Ten 5-day-old flies were put in a vial containing filter papers soaked with 1.5 ml of a solution consisting of 5% glucose, 5 mM paraquat and with or without 0.1 mM Spd with an average of 99 flies in each group. Both w1118 and atg7−/− flies were studied, yielding a total of 1179 and 1188 observed flies, respectively. Locomotor activity was measured in both males and females, which were kept in separate vials. Vials were checked for dead flies every 24 h until the last fly died and filters renewed every other day. Locomotor activity was measured daily until no fly could perform the task. Flies were moved to the bottom of their vial by mechanical stimulation and the number of flies reaching the top of the vial (8 cm) in 10 s was recorded. The difference with Spd on the proportion of flies able to perform the climbing task was tested for each sex, genotype and age (hours after beginning of exposure to paraquat) separately using non-parametric z tests for proportions. Comparison of survivorship of pooled data was performed using log-rank survival tests. Each genotype and sex was analyzed separately.

Hydrogen peroxide resistance

Around 20 5-day-old flies were put in a vial in containing filter papers soaked with 1.5 ml of a solution consisting of 5% glucose and 1 or 2% H2O2 without or with either 0.01, 0.1 or 1 mM Spd, with an average of 97 flies in each group for 1% H2O2 and 98 flies in each group for 2%. Both w1118 and atg7−/− flies were studied, yielding a total of 2329 and 2353 observed flies, respectively, for 1% H2O2, and 2360 and 2356 observed flies, respectively, for 2% H2O2. H2O2 resistance was measured in both males and females, which were kept in separate vials.
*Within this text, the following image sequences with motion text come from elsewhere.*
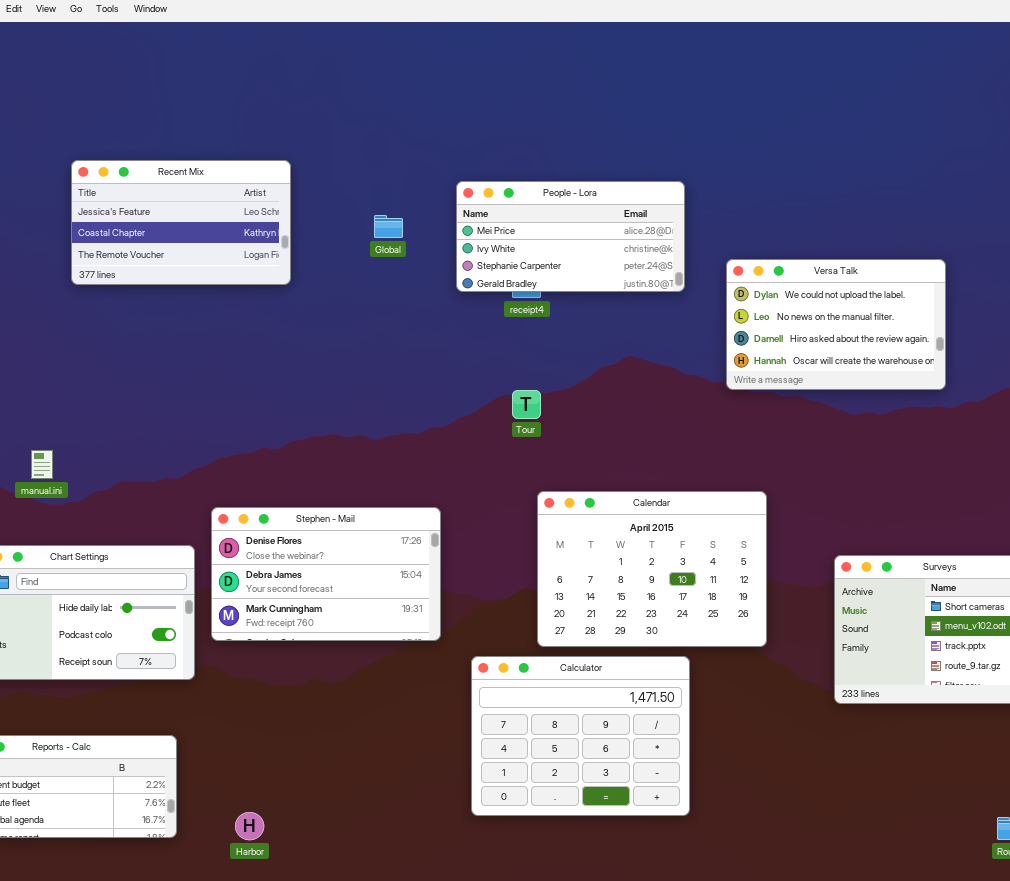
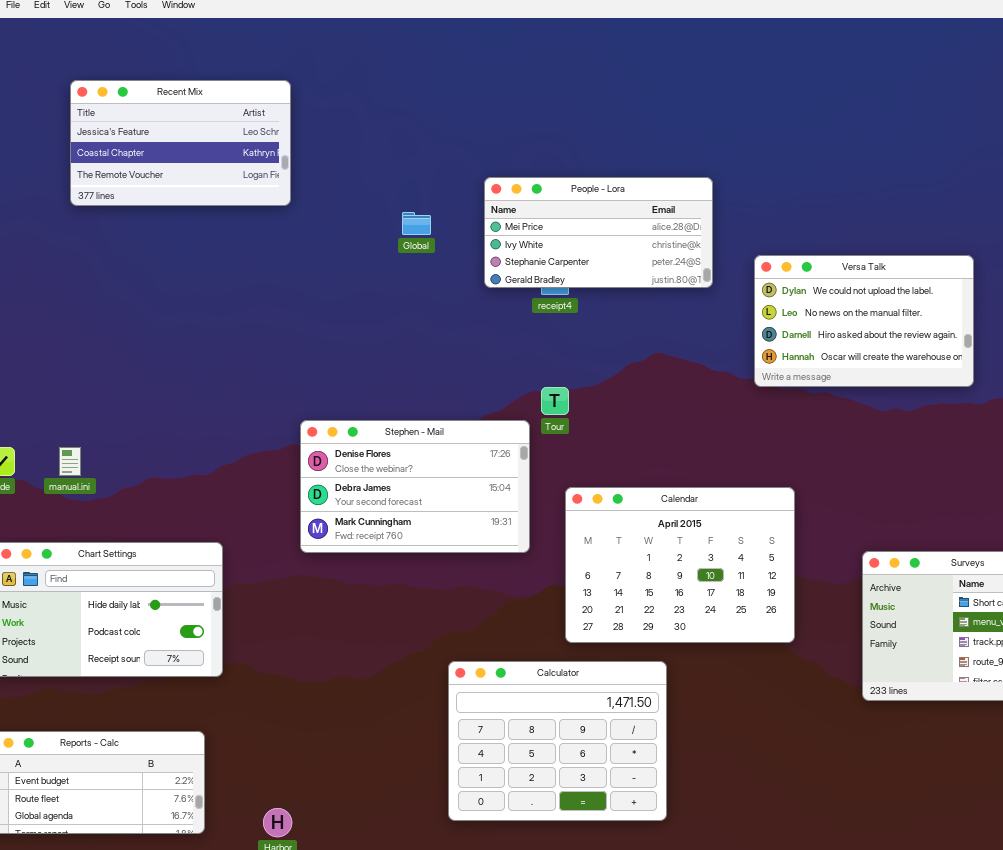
Recent Mix: [71,160,291,285] -> [70,80,291,206], moved
Stephen - Mail: [211,507,441,641] -> [300,420,530,553], moved
Calculator: [471,656,690,816] -> [448,661,667,821], moved

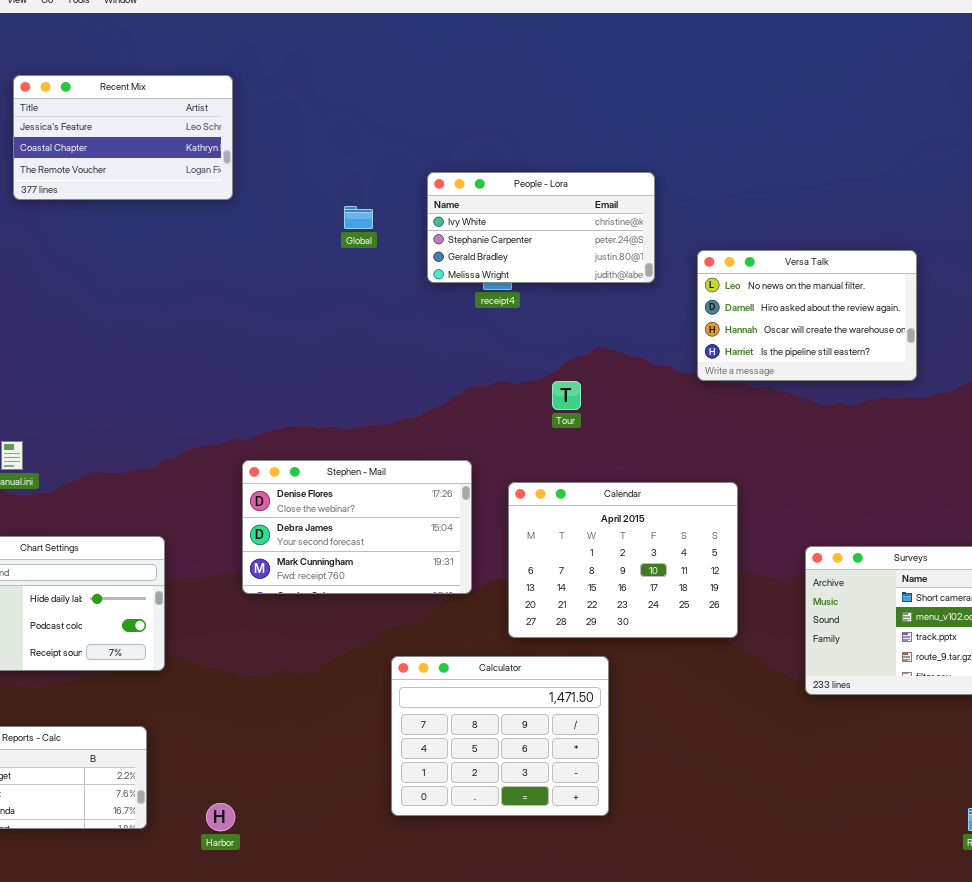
People - Lora: [484,177,713,288] -> [427,172,655,283], scrolled down 1 row
Versa Talk: [754,255,974,387] -> [697,250,917,381], scrolled down 1 row
Tour: [541,387,569,415] -> [552,381,581,410], moved
Stephen - Mail: [300,420,530,553] -> [242,460,472,594], moved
Solutions were renewed every other day until the last fly died. Vials were checked for dead flies every 24 h. Comparison of survivorship data of pooled data was performed using log rank or Wilcoxon survival tests. Each genotype and sex was analyzed separately.

Starvation resistance

Around 20 5-day-old flies were put in a vial containing only water and agar without or with either 0.01, 0.1 or 1 mM Spd, with an average of 99 flies in each group. Only w1118 flies were studied, yielding a total of 2382 observed flies. Starvation resistance was measured in both males and females, which were kept in separate vials. Vials were renewed every other day until the last fly died. Vials were checked for dead flies every 24 h. Comparison of survivorship of pooled data was performed using log rank or Wilcoxon survival tests. Each sex was analyzed separately.